**EXERCISE:** Exact copies of all the lines below are required.

**PROVIDED MATERIAL:**

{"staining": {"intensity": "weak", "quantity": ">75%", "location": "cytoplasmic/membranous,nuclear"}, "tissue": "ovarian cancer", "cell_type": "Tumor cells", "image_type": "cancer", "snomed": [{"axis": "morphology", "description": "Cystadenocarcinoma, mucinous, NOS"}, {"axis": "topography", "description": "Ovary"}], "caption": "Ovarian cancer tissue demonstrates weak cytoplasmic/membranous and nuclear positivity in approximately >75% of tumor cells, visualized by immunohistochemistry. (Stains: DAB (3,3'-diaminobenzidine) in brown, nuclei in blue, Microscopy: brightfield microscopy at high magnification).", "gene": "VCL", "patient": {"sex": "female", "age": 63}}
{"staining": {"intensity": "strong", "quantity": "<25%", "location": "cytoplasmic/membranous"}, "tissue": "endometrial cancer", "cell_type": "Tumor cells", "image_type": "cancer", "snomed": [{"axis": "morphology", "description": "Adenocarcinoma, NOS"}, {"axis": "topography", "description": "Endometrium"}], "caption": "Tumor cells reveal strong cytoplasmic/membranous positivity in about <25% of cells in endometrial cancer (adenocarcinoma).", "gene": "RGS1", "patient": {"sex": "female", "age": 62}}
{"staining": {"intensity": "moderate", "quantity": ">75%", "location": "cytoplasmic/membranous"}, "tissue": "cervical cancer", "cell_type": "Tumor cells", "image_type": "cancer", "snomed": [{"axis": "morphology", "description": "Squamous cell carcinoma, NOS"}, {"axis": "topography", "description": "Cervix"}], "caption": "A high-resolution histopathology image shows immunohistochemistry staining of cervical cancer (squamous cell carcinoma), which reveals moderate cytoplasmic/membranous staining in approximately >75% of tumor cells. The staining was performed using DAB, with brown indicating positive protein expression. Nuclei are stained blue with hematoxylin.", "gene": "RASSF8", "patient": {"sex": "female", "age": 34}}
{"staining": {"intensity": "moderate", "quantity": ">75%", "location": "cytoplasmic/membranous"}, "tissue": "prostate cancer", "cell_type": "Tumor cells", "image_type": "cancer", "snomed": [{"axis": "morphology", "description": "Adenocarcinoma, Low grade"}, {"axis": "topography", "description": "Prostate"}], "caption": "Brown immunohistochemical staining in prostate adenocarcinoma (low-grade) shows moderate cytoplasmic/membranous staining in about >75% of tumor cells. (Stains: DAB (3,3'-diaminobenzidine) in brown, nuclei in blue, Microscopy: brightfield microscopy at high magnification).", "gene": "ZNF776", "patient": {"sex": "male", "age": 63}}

**RESULT BELOW:**
{"staining": {"intensity": "weak", "quantity": ">75%", "location": "cytoplasmic/membranous,nuclear"}, "tissue": "ovarian cancer", "cell_type": "Tumor cells", "image_type": "cancer", "snomed": [{"axis": "morphology", "description": "Cystadenocarcinoma, mucinous, NOS"}, {"axis": "topography", "description": "Ovary"}], "caption": "Ovarian cancer tissue demonstrates weak cytoplasmic/membranous and nuclear positivity in approximately >75% of tumor cells, visualized by immunohistochemistry. (Stains: DAB (3,3'-diaminobenzidine) in brown, nuclei in blue, Microscopy: brightfield microscopy at high magnification).", "gene": "VCL", "patient": {"sex": "female", "age": 63}}
{"staining": {"intensity": "strong", "quantity": "<25%", "location": "cytoplasmic/membranous"}, "tissue": "endometrial cancer", "cell_type": "Tumor cells", "image_type": "cancer", "snomed": [{"axis": "morphology", "description": "Adenocarcinoma, NOS"}, {"axis": "topography", "description": "Endometrium"}], "caption": "Tumor cells reveal strong cytoplasmic/membranous positivity in about <25% of cells in endometrial cancer (adenocarcinoma).", "gene": "RGS1", "patient": {"sex": "female", "age": 62}}
{"staining": {"intensity": "moderate", "quantity": ">75%", "location": "cytoplasmic/membranous"}, "tissue": "cervical cancer", "cell_type": "Tumor cells", "image_type": "cancer", "snomed": [{"axis": "morphology", "description": "Squamous cell carcinoma, NOS"}, {"axis": "topography", "description": "Cervix"}], "caption": "A high-resolution histopathology image shows immunohistochemistry staining of cervical cancer (squamous cell carcinoma), which reveals moderate cytoplasmic/membranous staining in approximately >75% of tumor cells. The staining was performed using DAB, with brown indicating positive protein expression. Nuclei are stained blue with hematoxylin.", "gene": "RASSF8", "patient": {"sex": "female", "age": 34}}
{"staining": {"intensity": "moderate", "quantity": ">75%", "location": "cytoplasmic/membranous"}, "tissue": "prostate cancer", "cell_type": "Tumor cells", "image_type": "cancer", "snomed": [{"axis": "morphology", "description": "Adenocarcinoma, Low grade"}, {"axis": "topography", "description": "Prostate"}], "caption": "Brown immunohistochemical staining in prostate adenocarcinoma (low-grade) shows moderate cytoplasmic/membranous staining in about >75% of tumor cells. (Stains: DAB (3,3'-diaminobenzidine) in brown, nuclei in blue, Microscopy: brightfield microscopy at high magnification).", "gene": "ZNF776", "patient": {"sex": "male", "age": 63}}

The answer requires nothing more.